Henry198 Henry198 - 1 month ago 11
Java Question

Authentication client-server in Eclipse Milo

Is-it possible in Eclipse Milo that a client connects to a server with this authentication parameters: "certificate + private key" ?
And also with parameters "Security Policy" and "Message Security Mode" ?

(as in UAExpert client : http://documentation.unified-automation.com/uaexpert/1.4.0/html/connect.html)

If yes, then how?

I have at my disposal:

  • one private key at ".perm" file format;

  • one certificate at ".der" file format;

  • one CA of the server at ".der" file format;

  • and the CA of the server with 4096-bit at ".der" file format;


yes, it's currently possible although it's not made "easy" like using a username/password is right now.

The client SDK exposes an interface called IdentityProvider which is delegated to while the client is connecting and is given the endpoint and server nonce.
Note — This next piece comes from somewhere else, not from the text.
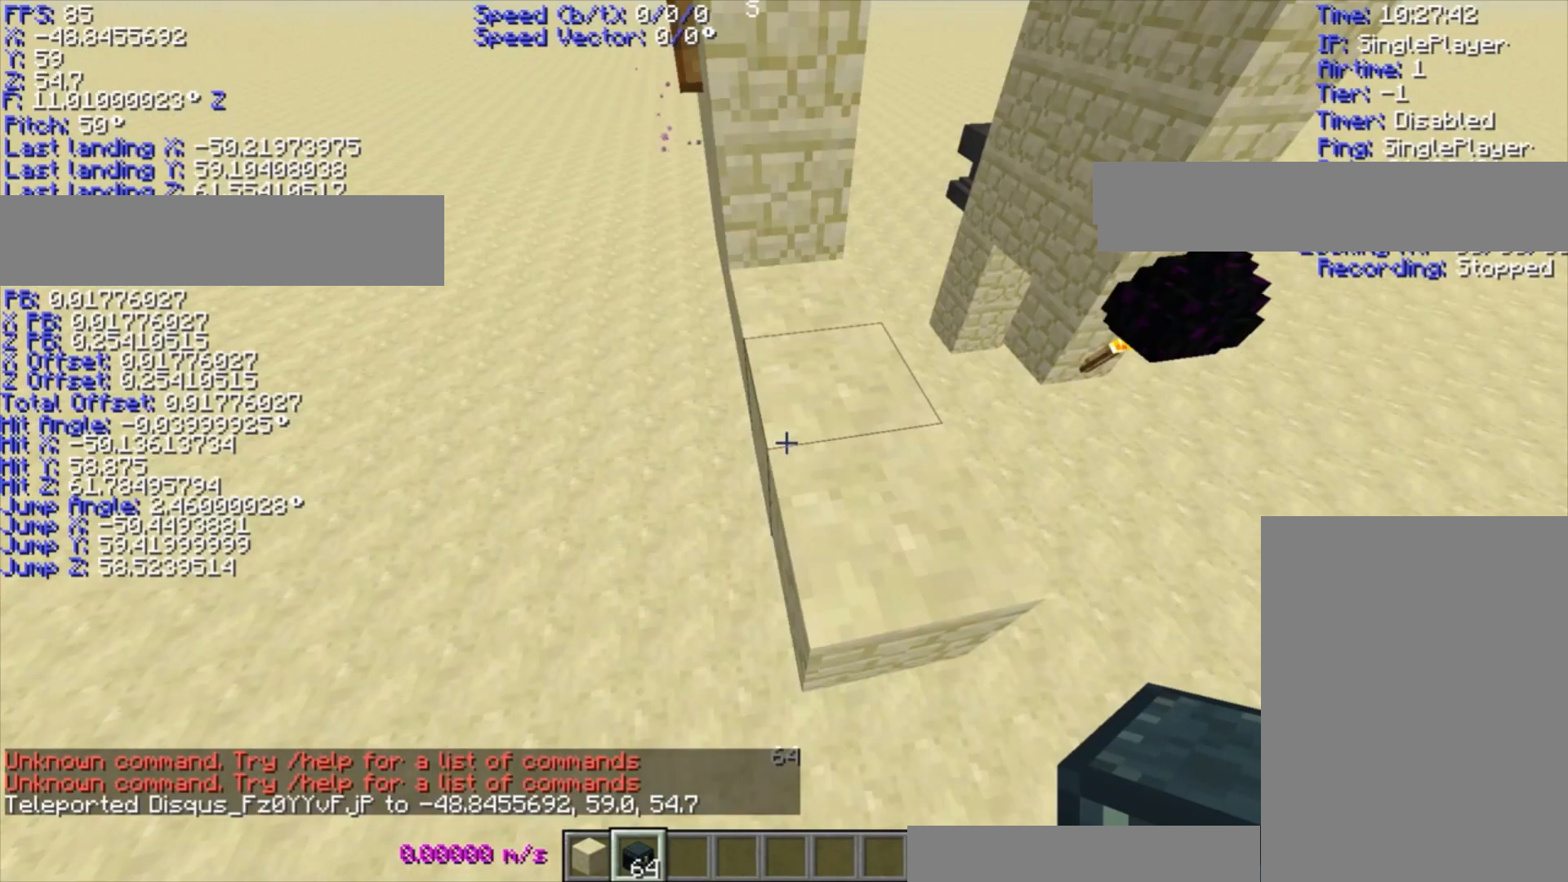
{"keys": ["ctrl", "d", "w"], "events": [[433, "d", "down"], [500, "ctrl", "down"], [500, "w", "down"]]}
It returns a 2-tuple containing a UserIdentityToken and a SignatureData.

You would need to implement this interface for the X509IdentityToken case and return your certificate (in the X509IdentityToken) as well as proof that you have the key to it (in the SignatureData).

Once you have this IdentityProvider you would just tell the client to use it while you were configuring it by calling setIdentityProvider when building the OpcUaClientConfig object.

Since this is a bit burdensome and the point of an SDK is to relieve the user of burden I will make this a feature ticket for Milo as well. If you're not up to implementing it yourself I can get to it this week.